The Reserve Bank of India and the Securities Exchange Board of India, the banking and stock market regulators, respectively, have notified the guidelines for currency futures trading on stock exchanges.
The final guidelines are little different from the recommendations made by a standing technical committee comprising members from both the regulators, except for details on the participation of banks in this market.
The key worry about the recommendations (now accepted as guidelines) is the low position limit prescribed for trading members. Trading members can have a maximum gross open position of not more than $25 million (Rs105 crore now). A trading member which is a bank can have an open position of up to $100 million.
The guidelines don’t mention it specifically, but it is safe to assume that a position limit of $5 million (or around Rs21 crore) is applicable at the client level, based on the recommendations of the standing technical committee. That would leave out meaningful participation from large and mid-sized companies which have a much bigger hedging requirement.
While the higher limit for trading members that are banks is welcome, note that the currency futures platform was a good opportunity to provide users an alternative to over-the-counter (OTC) products currently offered by banks.
The exchange platform is much more transparent and the mechanism of having a central clearing house almost entirely negates settlement risk. The OTC market, on the other hand, falls short on this measure, as is evident by the plethora of court cases currently going on between some companies and banks on account of exotic currency derivatives positions that went sour.
But, with a position limit of Rs21 crore, the exchange platform is hardly a viable option for large and mid-sized corporates. In addition, banks don’t charge mark-to-market margins for OTC products, which may cause further hesitation among companies in accessing the exchange-traded platform, which is stringent in collecting margins.
True, small retail players that currently provide liquidity to the equity and commodity markets will help in building volumes on the platform.
But, low interest from genuine users doesn’t bode well for any market. If regulators are serious about seeing the new product succeed, they should create at least a level-playing field between the OTC and the exchange-traded platform.
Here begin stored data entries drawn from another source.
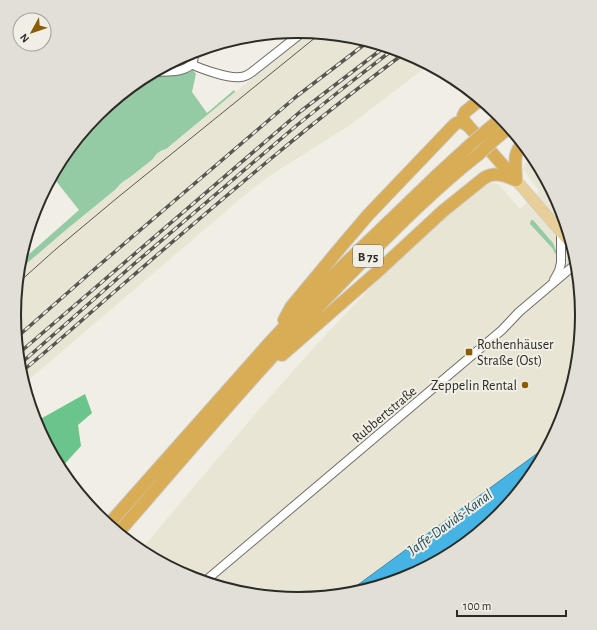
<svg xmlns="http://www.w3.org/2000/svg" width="597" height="630" viewBox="0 0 597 630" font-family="'Alegreya Sans',sans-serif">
	<rect width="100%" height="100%" fill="#f1efe5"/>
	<g fill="#e9e5d4">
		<polygon points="310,32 354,36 408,52 430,64 350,125 271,175 252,189 24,384 19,370 14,315 18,271 67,229 116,189 120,184 125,180 129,178 153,159 154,156 163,149 166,148"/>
		<polygon points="531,152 535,157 561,206 578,260 583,315 577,371 561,424 550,444 344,595 298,599 243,594 189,578 140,551 261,407 319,342 385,272 450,212 485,184 493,183 499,185 520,209 539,191 523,169"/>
	</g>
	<g fill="#94cba5">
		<path d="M 189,53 L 186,62 L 196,74 L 192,92 L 207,113 L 234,90 L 235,92 L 166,149 C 161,150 155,154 153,159 L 129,178 C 123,181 120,184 116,189 L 67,229 L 18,271 L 19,263 L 79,210 L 52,176 L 62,157 L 97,114 L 141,78 Z"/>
		<polygon points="531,220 533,220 553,243 557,253 555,254 553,249 530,224"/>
	</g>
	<polygon fill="#6ac58b" points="85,394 92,413 78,425 81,446 61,468 64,476 62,473 35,422"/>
	<polygon fill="#46b3e5" stroke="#3e8aac" points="550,444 535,473 500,516 456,552 407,578 354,594 344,595"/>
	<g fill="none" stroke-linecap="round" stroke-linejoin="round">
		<g stroke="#706e66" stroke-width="10">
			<g id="minor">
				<path d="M 191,64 C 201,69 230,79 240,77 C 244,77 248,75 252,72 L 304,31"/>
				<path d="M 153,72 C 165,71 188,74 193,61 C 194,58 194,54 194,51"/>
				<polyline points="554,280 559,271 561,263 561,232"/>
				<polyline points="204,582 502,330 519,312 578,262"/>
			</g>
		</g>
		<g stroke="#cccccb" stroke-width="12">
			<polyline id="major" points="516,180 574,247"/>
		</g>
		<g stroke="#cccccb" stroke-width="14">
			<g id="highway">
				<polyline points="481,99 465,112 463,116 464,121 515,179"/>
				<polyline points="486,131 503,117"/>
				<polyline points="494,140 510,127"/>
				<path d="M 516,180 C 516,165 512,154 523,143"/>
				<path d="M 284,320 L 291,307 L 340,248 L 368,215 L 454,125 C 459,121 462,122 467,125"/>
				<path d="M 282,355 L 377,272 L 443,211 L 484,178 C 495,171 505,176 516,180"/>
				<polyline points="108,525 272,340 325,283 435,177 471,144"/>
				<path d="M 118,533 C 198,441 277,347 363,261 C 400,224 438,186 479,154"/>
			</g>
		</g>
		<use href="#minor" stroke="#fff" stroke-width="8"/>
		<use href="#major" stroke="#e8ce99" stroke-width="11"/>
		<use href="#highway" stroke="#d8ad55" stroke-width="12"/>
		<polyline stroke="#575650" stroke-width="1" points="17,284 56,249 117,198 321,33"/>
		<g stroke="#575650" stroke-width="3.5">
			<g id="rail">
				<polyline points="16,338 97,267 297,96 369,41"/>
				<polyline points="18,354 301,111 386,46"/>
				<polyline points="19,365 134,264 296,126 342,89 395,48"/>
				<path d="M 20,373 C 57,343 92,311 128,280 C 219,202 310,123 406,52"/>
			</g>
		</g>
		<use href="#rail" stroke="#f1efe5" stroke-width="2" stroke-dasharray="6" stroke-linecap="butt"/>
		<g stroke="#cccccb" stroke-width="14" stroke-linecap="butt">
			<g id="highway-bridge">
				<polyline points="471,144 486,131"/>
				<polyline points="479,154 494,140"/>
			</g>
		</g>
		<use href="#highway-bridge" stroke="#d8ad55" stroke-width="12"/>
	</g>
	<g fill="#8b5c03" stroke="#f1efe5" stroke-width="1.5">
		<rect x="465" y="348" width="8" height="8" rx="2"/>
		<circle cx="525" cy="385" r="4"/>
	</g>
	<g text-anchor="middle" stroke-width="4" stroke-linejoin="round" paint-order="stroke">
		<rect fill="#f1efe5" stroke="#676660" stroke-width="1" x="353" y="245" width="30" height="22" rx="3"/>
		<g font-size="13" font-weight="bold" fill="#2c2b27">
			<text x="368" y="261">B 75</text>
		</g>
		<g font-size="14" fill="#2c2b27" stroke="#f1efe5" text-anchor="start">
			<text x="477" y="349">Rothenhäuser<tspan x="477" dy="16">Straße (Ost)</tspan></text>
			<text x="517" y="390" text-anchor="end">Zeppelin Rental</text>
		</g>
		<g font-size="14" fill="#2c2b27" stroke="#f1efe5">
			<text transform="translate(384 414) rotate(-40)" y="5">Rubbertstraße</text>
		</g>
		<g font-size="15" font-style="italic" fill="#1d4a5f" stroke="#f1efe5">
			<text transform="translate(450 522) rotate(-36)" y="5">Jaffe-Davids-Kanal</text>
		</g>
	</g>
	<path d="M0 0H597V630H0ZM21 315a277 277 0 1 1 554 0a277 277 0 1 1-554 0Z" fill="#e1dfd6" fill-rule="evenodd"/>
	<path fill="none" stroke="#2c2b27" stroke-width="2" d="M21 315a277 277 0 1 1 554 0a277 277 0 1 1-554 0Z"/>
	<g transform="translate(32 32) rotate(230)"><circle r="19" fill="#f1efe5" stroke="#a2a199"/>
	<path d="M0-3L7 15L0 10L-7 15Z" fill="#8b5c03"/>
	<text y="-6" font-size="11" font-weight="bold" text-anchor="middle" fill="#2c2b27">N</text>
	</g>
	<path d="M457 610v6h109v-6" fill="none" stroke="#2c2b27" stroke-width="2"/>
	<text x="463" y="610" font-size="12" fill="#2c2b27" stroke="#f1efe5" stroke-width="3" paint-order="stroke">100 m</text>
</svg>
Nestle India continues to record fast-paced growth
(PERFORMANCE BOOST) Food and drink company Nestle India Ltd has justified its stock price of 33 times trailing earnings per share by continuing to grow revenues and profit at higher-than-industry rates in the first two quarters of this year.
Revenues grew by 23.5% last quarter, despite a relatively high base— revenues had increased by more than 23% even in last year’s June quarter. This is the sixth consecutive quarter when its sales have risen by more than 20%.
True, some of the increase in revenues is owing to price increases taken by the company, but even volume growth has been impressive. In the first six months of the year, volumes grew by 17.8%, the main reason why revenues grew by 24.9%. While the milk products and nutrition division, the largest contributor to revenues, grew volumes at a lower rate of 10.9%, volumes of prepared dishes and cooking aids jumped by 29.9% and those of chocolates and confectionery rose by 20.4%. Sales of beverages were flat.
But on an overall basis, volume growth has been strong and this has been helped by the company’s focus on launching its products at low price points.
In a presentation to analysts this week, the Indian unit of Switzerland-headquartered Nestle SA pointed out that 40% of all FMCG (fast moving consumer goods) sales in the country were in products priced at less than Rs10. Although Nestle’s product categories don’t exactly cater to the mass market, lower price points do help in increasing penetration, as is evident from the results in the past many quarters. The increase in modern trade with large retail stores has further helped the company increase volumes, as has the launch of new products.
What’s more, margins have been more or less maintained despite input cost pressures. Prices of oils, green coffee, milk solids and wheat—all inputs for the company—have been on the rise. But the company has managed to offset these through price increases, and operating profit has risen by nearly 30% in the first six months of this year.
Apart from the strong growth and bright prospects, investors are also excited about the strong dividend payouts by the company.
In the last 10 years, the company has generated a net profit of Rs2,231 crore. But its net worth (share capital plus reserves) has risen by just Rs160 crore during the same period. What this essentially means is that the balance amount has been paid out as dividend.
The company’s high growth and strong dividend track record are what’s keep the stock ticking.